It has not been easy for me. I have had so many changes happen over the last few months.I have been trying my hardest to keep my feeling under control. I feel like I have lost a really good friend.I feel like he was my spiritual support. Now I have been trying to see if I can reconnect with him. I am not really having much luck with that. Losing a love one is not easy everyone knows that. I have lost my farther which was not the easy thing for me to handle. I am still struggling with til this day. I am sure that this is always going to be a hard thing for me to come to terms with. I still catch myself breakdown over it. I know most people see me as the girl who always has a smile on her face. Smiling is just my way of hiding all the pain. I am truly grateful for those who have been there for through all of this.
I have been getting out a lot more now. I have some good experience I have been apart of Ms. Wheelchair Texas. I never saw myself being a part of something like this. Over all I am glad I did it. Well I guess I am done blogging for tonight. I hope you all have a bless night.
Tuesday, November 20, 2012
Saturday, July 14, 2012
Changes
As life goes on things changes. Some changes I have taking and embrace it. Others have hurt me to my core. I know that I have not written on here in a long time. I have been going through so many changes in ever aspect of my young life. I have lost a love one that I was close to. I have been hurt by those closet to me.

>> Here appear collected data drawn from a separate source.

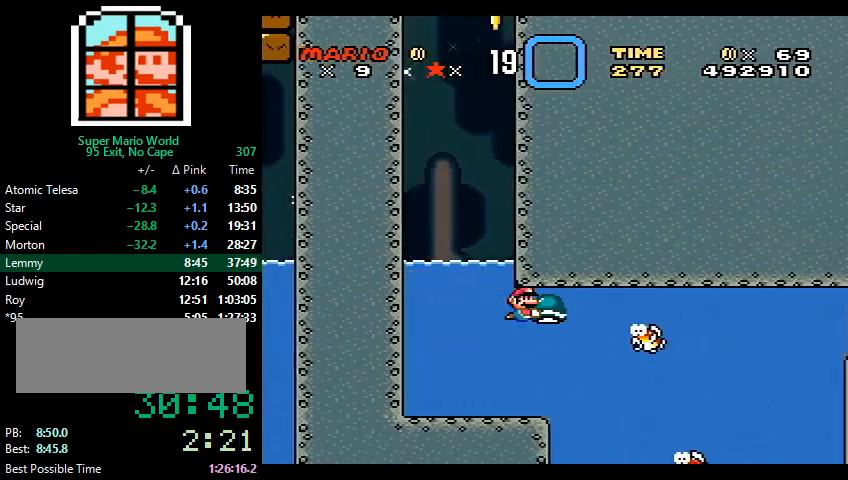
{"buttons": ["Y", "DPAD_RIGHT"], "events": []}
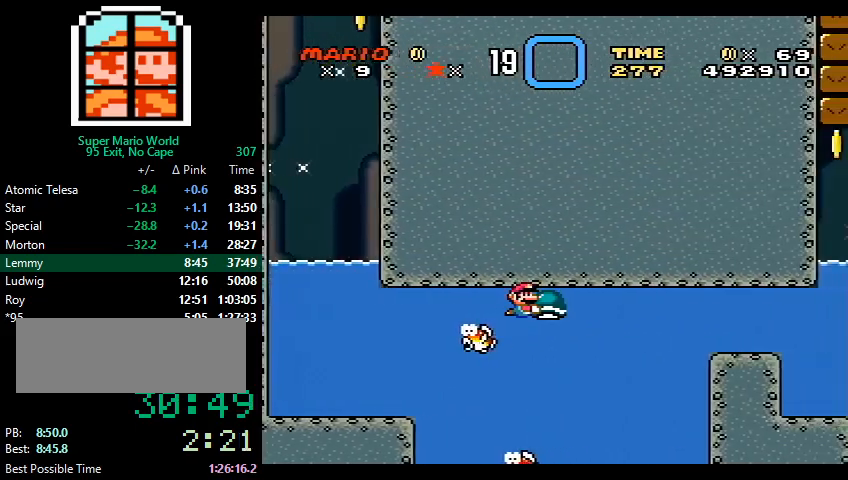
{"buttons": ["Y", "DPAD_RIGHT"], "events": []}
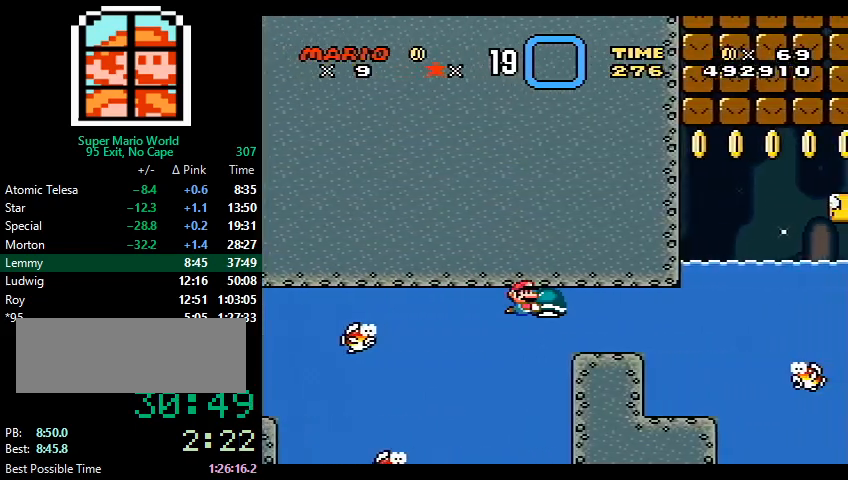
{"buttons": ["Y", "DPAD_DOWN", "DPAD_RIGHT"], "events": [[233, "DPAD_DOWN", "down"]]}
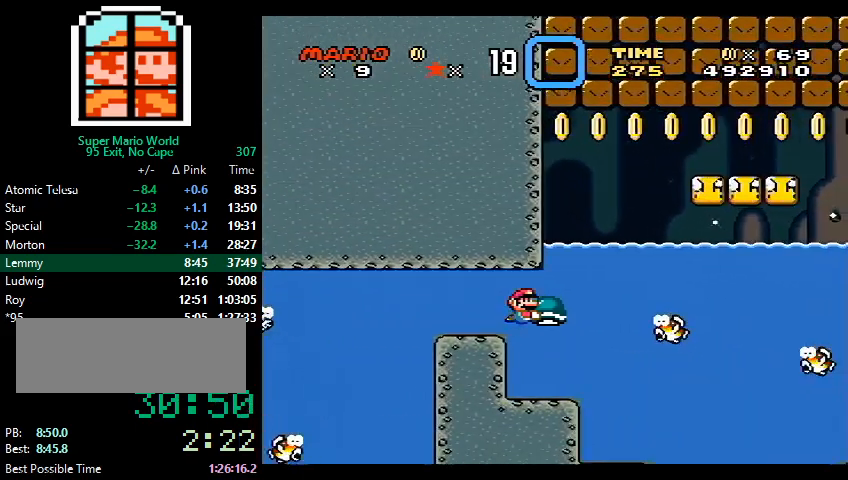
{"buttons": ["Y", "DPAD_RIGHT"], "events": [[233, "DPAD_DOWN", "up"]]}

There is times where I think what more do I have to do for people to be happy with the person that I becoming. I am happy with the person that I have becoming. Despite what I have been told by many I keep moving forward because it not good for me to get depress. I just supress my pain and keep moving on.
So many people in our lives don't even realize the harm they cause to their love ones. As for my dating life It have had it up and down. I always wonder to myself if I could find someone who will understand me.
Sunday, June 5, 2011
Advice
So may people walk in and out of our lives. It is hard to forget them when we have been through hell and back with them. We can not allow them to have control over us any more. once The words ''WE'RE DONE"are said then the healing process begins. If you are trying to forget about them then just remind yourself of all the bad things they done to you. I know it sound werid but it works. Sometime God takes you through trouble to show you what prizes he has in store for you. On this earth there are those who don't seek some reward for helping others they just do because it makes them feel good. If some one acts like a child and it drives you carzy then it show you that you and that person are at different ponints in your lives.
Sunday, January 16, 2011
Reality is pain
In life you meet that person you can see yourself spend the rest of your life with. You and that person go through up and downs. Even though you both hurt each other that love that you have for each other is as strong as it has ever been. What do you do when you know that the one you love is relationship with someone else? What reaction are suppose to have when you are told that he/she won't be telling the other person exactly how he/she feels? Is it possible to love two people at the same time? You end a relationship your were in. You lose a friend that will never talk to you again. The questions that you ask yourself are "Was it worth it?"and "Dose this person relize how much I love them?"
Wednesday, January 5, 2011
Love you
We have had are ups and downs. I can't deny what my heart feels for you. you are always on my mind.We have hurt each otherbut, all has been forgiven. Everything that I have told up til this day was true.I sit in my room missing you and just going through all of our memories. It just hurts me knowing that you are in a relationship.